- _DOCUMENT PASSAGE_:
▶
Round 2 qualitative work sought to capture reasons women chose to attend or not attend group ANC and PNC visits, as well as soliciting suggestions to strengthen the program. Once sites were identified, the study team generated a list of women whose expected delivery date had passed and how many group visits she had attended. Field Coordinators invited women to attend FGDs by phone or by asking CHWs to contact them in person. Attempts were made to organize women into groups of high or low attenders, although this effort was not successful as most individuals had incomplete study records at that time.
Analysis and interpretation
After completion of data collection, audio files were transcribed verbatim and cleaned by members of the research team. During round one data analysis, all FGD notes (including all verbatim quotes) were organized into thematic areas with Atlas. Ti software using a content analysis approach. Transcripts and field notes were aggregated from individual to district level and grouped to highlight themes, concepts, convergence, and diverse responses. Aggregate data were reviewed by several members of our research team (AM, BNR, DN, SM, TL) to identify key findings related to the study objectives. Representative, verbatim quotes were selected to illustrate key findings and translated from Kinyarwanda to English for results dissemination. In Round 2, transcripts were translated from Kinyarwanda to English by a professional translator. Data were organized manually into thematic areas following content analysis approach by TL and reviewed by AM and SM.
Ethical approval for both rounds was granted by the Rwanda National Ethics Committee and University of California, San Francisco Institutional Review Board. A written informed consent was obtained from each participant prior to starting the FGD. Participants were given the opportunity to read the consent form in Kinyarwanda and illiterate participants had it read to them by a witness. Only participants who agreed to participate and signed the consent form were invited to join the FGDs. Moderators obtained permission from study participants to record the conversation and voluntary participation was ensured throughout the study. All information was kept confidential and personal identifiers were not recorded on audio and written files.
◀
- _AVAILABLE DATA_:
▶
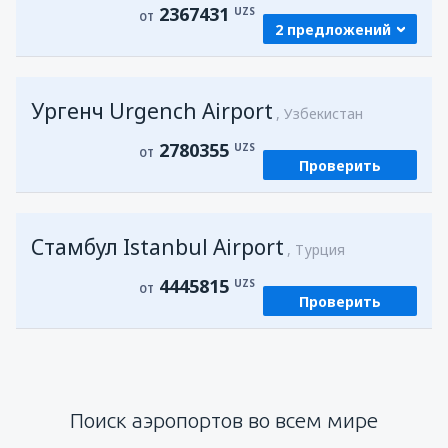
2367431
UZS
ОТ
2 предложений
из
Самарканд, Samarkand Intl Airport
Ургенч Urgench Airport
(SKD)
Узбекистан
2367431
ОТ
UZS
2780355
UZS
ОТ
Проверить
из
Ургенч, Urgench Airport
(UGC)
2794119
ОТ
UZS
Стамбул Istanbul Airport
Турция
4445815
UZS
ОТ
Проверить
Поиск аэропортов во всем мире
◀
▶
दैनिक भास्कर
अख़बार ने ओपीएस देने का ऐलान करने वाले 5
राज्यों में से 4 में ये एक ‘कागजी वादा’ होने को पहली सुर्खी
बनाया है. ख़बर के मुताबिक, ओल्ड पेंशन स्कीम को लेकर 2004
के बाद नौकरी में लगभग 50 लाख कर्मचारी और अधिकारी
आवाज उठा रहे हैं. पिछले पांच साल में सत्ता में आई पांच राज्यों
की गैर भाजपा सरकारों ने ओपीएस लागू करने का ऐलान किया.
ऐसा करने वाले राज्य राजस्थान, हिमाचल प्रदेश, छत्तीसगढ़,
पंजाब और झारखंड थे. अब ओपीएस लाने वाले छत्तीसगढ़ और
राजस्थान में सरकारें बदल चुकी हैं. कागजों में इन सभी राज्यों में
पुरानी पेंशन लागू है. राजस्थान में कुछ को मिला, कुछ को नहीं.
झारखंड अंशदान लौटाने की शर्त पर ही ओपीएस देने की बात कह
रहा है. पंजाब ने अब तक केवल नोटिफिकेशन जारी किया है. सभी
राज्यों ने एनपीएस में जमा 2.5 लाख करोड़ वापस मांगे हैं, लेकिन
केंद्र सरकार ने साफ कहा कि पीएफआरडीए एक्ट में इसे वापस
◀
▶
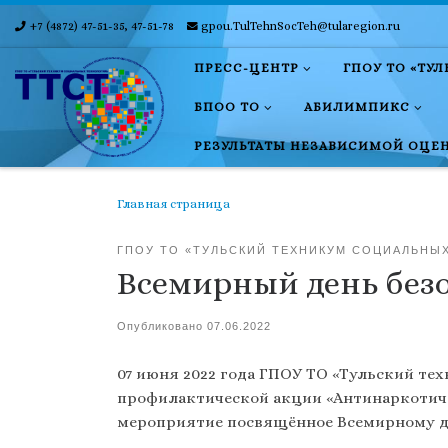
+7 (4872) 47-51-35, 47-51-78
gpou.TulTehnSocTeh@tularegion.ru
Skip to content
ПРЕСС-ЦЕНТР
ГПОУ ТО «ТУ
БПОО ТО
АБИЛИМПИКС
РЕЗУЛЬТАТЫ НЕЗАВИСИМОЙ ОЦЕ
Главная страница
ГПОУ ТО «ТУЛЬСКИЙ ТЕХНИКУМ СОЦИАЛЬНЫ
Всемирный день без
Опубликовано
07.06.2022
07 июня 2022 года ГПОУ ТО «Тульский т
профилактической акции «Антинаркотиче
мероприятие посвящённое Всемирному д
◀
- _WHAT TO WORK ON_:
• 1. In the methods passage on group prenatal and postnatal care in Rwanda, which research team members, identified by their initials, reviewed the aggregate data in round one?
• 2. According to the methods passage on group prenatal and postnatal care in Rwanda, who translated the Round 2 transcripts from Kinyarwanda to English?
• 3. Carry on the methods passage on group prenatal and postnatal care in Rwanda from where it stops.

- _ANSWERS_:
• 1. AM, BNR, DN, SM, TL

• 2. A professional translator.

• 3.
Resulting themes are organized into those that emerged from the pre-implementation phase of data collection, and those that emerged from data collection at the mid-point of the group ANC and PNC trial. A summary of these themes and sub-themes appears in Table 1.
Before implementation of group ANC and PNC
Group ANC may offer advantages for pregnant women
Before group ANC and PNC were implemented, women anticipated multiple potential benefits of participation of this alternative model of care, including increased social cohesion, learning from the experiences of their peers, and ease of expression. The verbatim quote below reveals that women do not always get answers to their health-related questions in the individual model of care, and that they are better able to learn and solve health-related problems by participating in group care.
You can have a problem and then you try to resolve it but you don’t get the solution. But as we will be in group, you can share that problem with your group members who may advise you. Especially when you come for ANC, you have so many questions to ask; and when you want to ask to the healthcare provider, they don’t have enough time to answer. (Burera district, YW P7)
FGD participants hypothesized that group sharing could help women “open up” about questions and concerns with a resulting increase in health education.
The advantage of the groups is that sometimes women who go for ANC for the first time are afraid to tell everything to the healthcare provider due to ignorance but when she is with other women in groups, she tells them her problems and they advise her. (Burera district, W P12)
Fear of sharing personal information
Enthusiasm for the group care model was tempered by the impulse to protect one’s privacy.
All people don’t have the same understanding. When you are alone with the healthcare provider, you tell them many things so that they may help you but when you are with many people, you hide some of the things relative to your disease and how you feel. (Bugesera district, W P6)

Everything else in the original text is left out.